One of the most distinctive virtues of Generation X developed out of what was initially identified as its distinctive vice: apathy.
It is a virtuous cynicism, a principled hypocrisy, a refusal to allow social norms to dictate individual sense of value.
To what was (at that time) the most narcissistically sanctimonious generation ever known, the Boomers, Gen Xers seemed to care about nothing at all. This, of course, was an artifact of Gen Xers caring nothing for those specific things that Boomers considered important and worthy of passionate unanimous commitment. Gen Xers actually did care about other things, namely exercising the freedom to care about what one actually feels to be valuable.

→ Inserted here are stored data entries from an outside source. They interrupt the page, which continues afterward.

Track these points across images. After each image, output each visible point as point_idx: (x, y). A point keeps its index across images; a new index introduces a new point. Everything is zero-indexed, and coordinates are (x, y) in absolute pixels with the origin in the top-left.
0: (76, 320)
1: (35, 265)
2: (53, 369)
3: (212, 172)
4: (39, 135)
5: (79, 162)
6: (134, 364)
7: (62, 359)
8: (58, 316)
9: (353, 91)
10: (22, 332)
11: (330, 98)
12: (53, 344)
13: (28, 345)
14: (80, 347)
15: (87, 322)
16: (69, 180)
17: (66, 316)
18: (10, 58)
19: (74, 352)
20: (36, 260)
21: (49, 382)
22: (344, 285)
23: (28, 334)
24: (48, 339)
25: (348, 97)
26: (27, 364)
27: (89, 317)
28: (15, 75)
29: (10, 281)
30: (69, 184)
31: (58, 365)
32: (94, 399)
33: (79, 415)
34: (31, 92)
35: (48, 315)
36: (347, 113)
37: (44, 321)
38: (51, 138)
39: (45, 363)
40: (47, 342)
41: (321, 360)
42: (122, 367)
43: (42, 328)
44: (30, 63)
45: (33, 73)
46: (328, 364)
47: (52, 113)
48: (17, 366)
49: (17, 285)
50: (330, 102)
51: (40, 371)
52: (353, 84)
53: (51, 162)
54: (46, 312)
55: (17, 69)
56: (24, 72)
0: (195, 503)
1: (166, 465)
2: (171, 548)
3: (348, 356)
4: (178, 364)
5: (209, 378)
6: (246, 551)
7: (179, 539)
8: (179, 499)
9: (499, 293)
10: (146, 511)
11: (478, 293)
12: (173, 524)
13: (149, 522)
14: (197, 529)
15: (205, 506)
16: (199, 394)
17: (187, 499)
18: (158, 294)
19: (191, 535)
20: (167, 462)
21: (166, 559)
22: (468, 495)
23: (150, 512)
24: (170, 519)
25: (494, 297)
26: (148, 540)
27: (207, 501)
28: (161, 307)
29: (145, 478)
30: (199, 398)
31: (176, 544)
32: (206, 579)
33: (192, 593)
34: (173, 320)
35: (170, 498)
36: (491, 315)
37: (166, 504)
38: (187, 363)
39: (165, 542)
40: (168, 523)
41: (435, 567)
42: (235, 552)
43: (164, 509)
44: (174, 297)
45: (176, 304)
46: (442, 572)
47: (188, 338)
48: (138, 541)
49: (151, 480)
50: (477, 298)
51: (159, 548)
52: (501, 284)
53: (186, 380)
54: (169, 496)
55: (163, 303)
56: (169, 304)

When Gen Xers found themselves in milieus that imposed values and beliefs that did not connect with their own values, their strategy was to protect their true inward experience by treating the performative requirements as an external game. As kids, there was more outward expression of cynicism, more eye-rolling and resistance. The game was moronic, and the contempt was allowed to show through. As adults, personal responsibilities increased and became bound up with the welfare of loved ones, public personas became more opaque, and the inner life was confined to and concealed within the private sphere. Gen X is the geode generation.
Of course, to the Boomers and their somehow even more sanctimonious, narcissistic and aggressive offspring, this privacy might seem cowardly, selfish — or, worst of all, inauthentic — but a glance at census data should show the prudence of this strategy. Gen X is a tiny generation, composed of genuine individuals. If Gen X wishes to preserve individuality against two massive ideologically aggressive and cohesive generations profoundly offended by dissent, flight might make more sense than fight. In conditions like these, where people are socially sanctioned for ideological nonconformity attempts at authenticity will come at the expense of one’s own inward sense of truth. In times like ours, individuality goes underground or ceases to exist. If, as a friend of mine has suggested, that disagreement is a form of respect, it follows that agreement can be a form of contempt, and I would argue it might be time to once again allow the contempt shine through. If there was one characteristic of Generation X that could rival apathy, it was irony.
Note from Feb. 15: Of course, it is unprincipled hypocrisy for a professed liberal to praise or condemn entire generations as a group. It is true that individuals coalesce around shared worldviews and function from them as collectivities, and that generational worldviews tend to shape the character of individuals — but it is easy to move from that position to seeing individuals as mere products of their generation and then further into the illiberal habit of seeing people primarily as examples or even agents of some collective “spiritual” being, as mere types.
I am leaving this post up as an example of what I look like when I have an illiberal relapse.